=== EXTRACT TO READ ===
Though that should have alerted the administration to the emergence 
of a regional drinking water and fodder crisis, as is often the case 
the Central and State Governments are only now waking up to its 
severity in drought-affected areas of western Rajasthan, the 
Saurashtra and Kutch regions of Gujarat, Malwa in Madhya Pradesh and 
Telengana in Andhra Pradesh.

  Since the next two months are going to be a critical period, the 
response to the appeal for public
  contributions by the Prime Minister, Mr. Atal Behari Vajpayee, has 
to be immediate and overwhelmingly
  positive if the people in the affected towns and villages are to be 
helped tide over the summer. The Centre cannot escape its own 
responsibility to provide more funds than it has so far. The 
decisions that the Centre has recently taken - larger allocations of 
cereals at lower prices and the provision of more grain for 
'food-for-work' programmes - are important but insufficient given the 
challenges before the 2000 monsoon hopefully brings the drought to an 
end. There will be corruption in the use of such funds, as the 
allegations of misappropriation during the relief operations after 
the Orissa cyclone of last November demonstrated, venality shows no 
respect for the human condition. But the likelihood of corruption is 
no reason to close the tap on financial assistance. The horrifying 
reports from the afflicted areas of women walking more than 10 km to 
fetch a pot of water, of towns receiving water once a week for less 
than a hour, of `water riots' and of cattle dying in `cattle camps' 
because of a lack of fodder should have galvanised the local 
administration into action. While some State Governments are indeed 
doing their best to cope with a difficult situation, it is 
astonishing that Mr. Keshubhai Patel, Chief Minister of Gujarat, 
still insists that there is ``absolutely no crisis'' in any part of 
the State. There can be no ambiguity about the emergency action that 
is required. First, new borewells have to be dug, existing ones 
deepened if possible, damaged hand-pumps repaired and in the extreme 
`water trains' arranged - all for drinking water. Second, since 
employment disappears as the crops wither in the fields, public works 
programmes that combine cash with kind payment are essential to prop 
up incomes. Third, expensive it may be but if necessary fodder has to 
be transported to the affected areas to prevent large-scale death of 
livestock.

  The immediate task is to alleviate the blight of this summer, but 
there is a long-term agenda that the country should not lose sight 
of. The severity of the drinking water shortage in Gujarat and 
Rajasthan tells us that the `water crisis' that many have warned will 
strike India in the 21st century has already arrived. A crisis has 
been brewing over years in different parts of the country as 
groundwater resources have been over-exploited, water- intensive 
crops grown in dry areas and Government-planned projects implemented 
with little regard for local concerns and local conditions. When a 
monsoon fails, it does not cause a crisis, it only worsens one - 
whose severity increases in areas that traditionally receive only 
moderate amounts of rainfall. But this need not be the case. As the 
fairly large experiments in Alwar by the Tarun Bharat Sangh and in 
Ralegaon Siddhi by Mr. Anna Hazare have shown, dry areas can be made 
green and drinking water available for all with people's involvement 
in a methodical harvesting of rain water and a careful use of 
available surface and groundwater resources. If the ongoing crisis 
gives a new direction to the harvesting, use and conservation of the 
country's water resources then it may yet have given a painful but 
necessary lesson for a better future.

=== REQUIREMENT 1 ===
Write out the stretch of the drought editorial from "Though that should" through "in Andhra Pradesh.".
=== REQUIREMENT 2 ===
According to the drought editorial, how far are women walking to fetch a pot of water?
=== REQUIREMENT 3 ===
Translate this sentence from the drought editorial into Spanish: "But the likelihood of corruption is no reason to close the tap on financial assistance."
You won't need the entries to do this work.

=== DATA FOR ANALYSIS ===
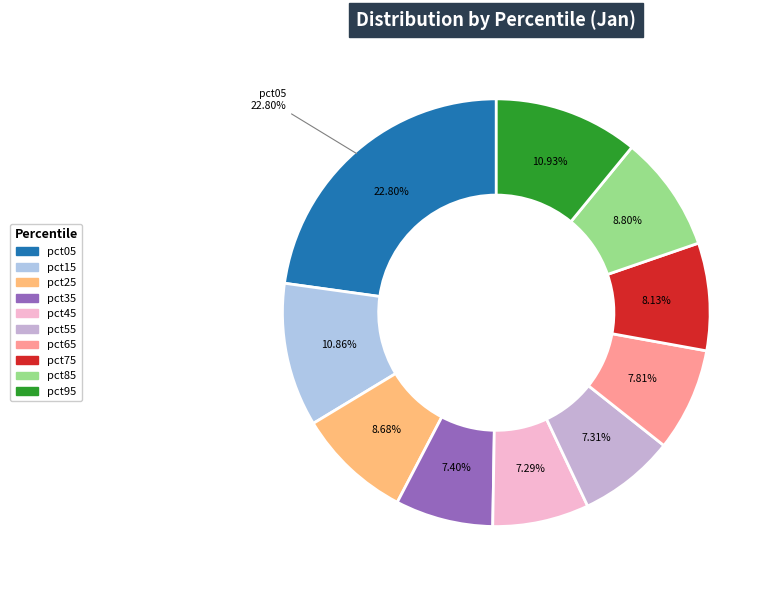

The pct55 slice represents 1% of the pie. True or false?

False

* * *

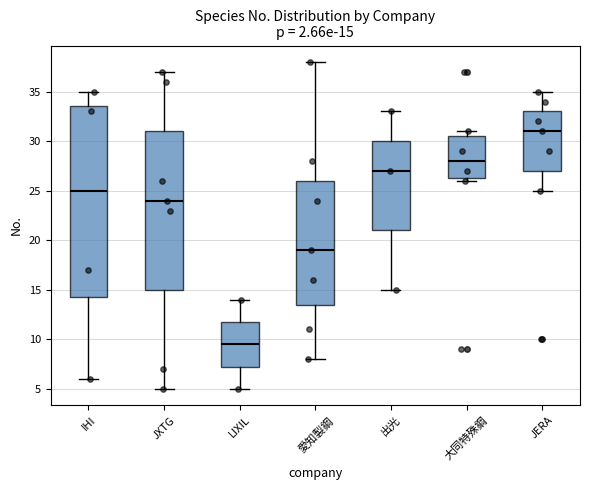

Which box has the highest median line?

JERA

=== YOUR SOLUTION 1 ===
Though that should have alerted the administration to the emergence 
of a regional drinking water and fodder crisis, as is often the case 
the Central and State Governments are only now waking up to its 
severity in drought-affected areas of western Rajasthan, the 
Saurashtra and Kutch regions of Gujarat, Malwa in Madhya Pradesh and 
Telengana in Andhra Pradesh.

=== YOUR SOLUTION 2 ===
More than 10 km.

=== YOUR SOLUTION 3 ===
Pero la probabilidad de corrupción no es motivo para cerrar el grifo de la ayuda financiera.